The stretch wanted below opens at the line containing "output SUM ;" and closes at the line containing "and and0 (and0_out_COUT, A, B". Please return it exactly, with no other lines.

(EXTRACTED INFORMATION begins)

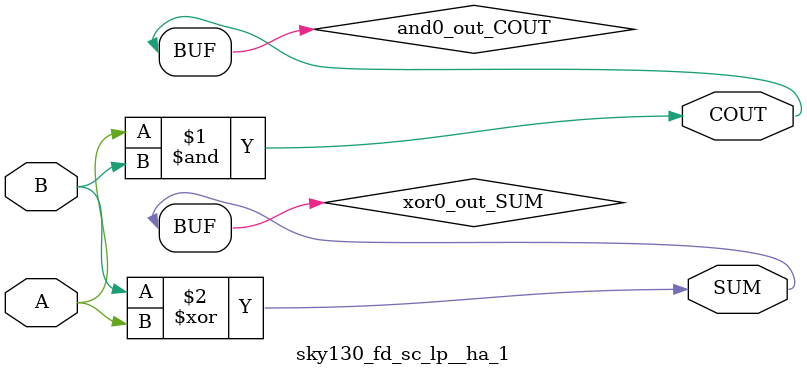
<source format=v>
/*
 * Copyright 2020 The SkyWater PDK Authors
 *
 * Licensed under the Apache License, Version 2.0 (the "License");
 * you may not use this file except in compliance with the License.
 * You may obtain a copy of the License at
 *
 *     https://www.apache.org/licenses/LICENSE-2.0
 *
 * Unless required by applicable law or agreed to in writing, software
 * distributed under the License is distributed on an "AS IS" BASIS,
 * WITHOUT WARRANTIES OR CONDITIONS OF ANY KIND, either express or implied.
 * See the License for the specific language governing permissions and
 * limitations under the License.
 *
 * SPDX-License-Identifier: Apache-2.0
*/


`ifndef SKY130_FD_SC_LP__HA_1_FUNCTIONAL_V
`define SKY130_FD_SC_LP__HA_1_FUNCTIONAL_V

/**
 * ha: Half adder.
 *
 * Verilog simulation functional model.
 */

`timescale 1ns / 1ps
`default_nettype none

`celldefine
module sky130_fd_sc_lp__ha_1 (
    COUT,
    SUM ,
    A   ,
    B
);

    // Module ports
    output COUT;
    output SUM ;
    input  A   ;
    input  B   ;

    // Local signals
    wire and0_out_COUT;
    wire xor0_out_SUM ;

    //  Name  Output         Other arguments
    and and0 (and0_out_COUT, A, B           );
    buf buf0 (COUT         , and0_out_COUT  );
    xor xor0 (xor0_out_SUM , B, A           );
    buf buf1 (SUM          , xor0_out_SUM   );

endmodule
`endcelldefine

`default_nettype wire
`endif  // SKY130_FD_SC_LP__HA_1_FUNCTIONAL_V

</source>
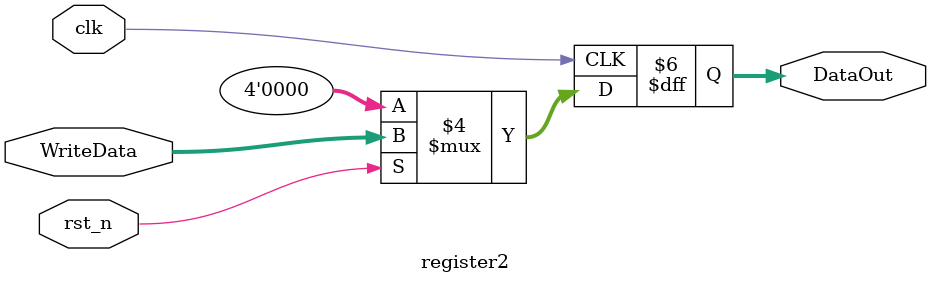
<source format=v>
module register2(
	input [3:0] WriteData,
	input clk,rst_n,
	output reg [3:0] DataOut);
	always @ (posedge clk) begin
		if(!rst_n) begin
			DataOut <= 4'b0000;
		end else begin
			DataOut <= WriteData;
		end
	end
endmodule


</source>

(EXTRACTED INFORMATION ends)

▸ SOLUTION FOR THIS TASK
    output SUM ;
    input  A   ;
    input  B   ;

    // Local signals
    wire and0_out_COUT;
    wire xor0_out_SUM ;

    //  Name  Output         Other arguments
    and and0 (and0_out_COUT, A, B           );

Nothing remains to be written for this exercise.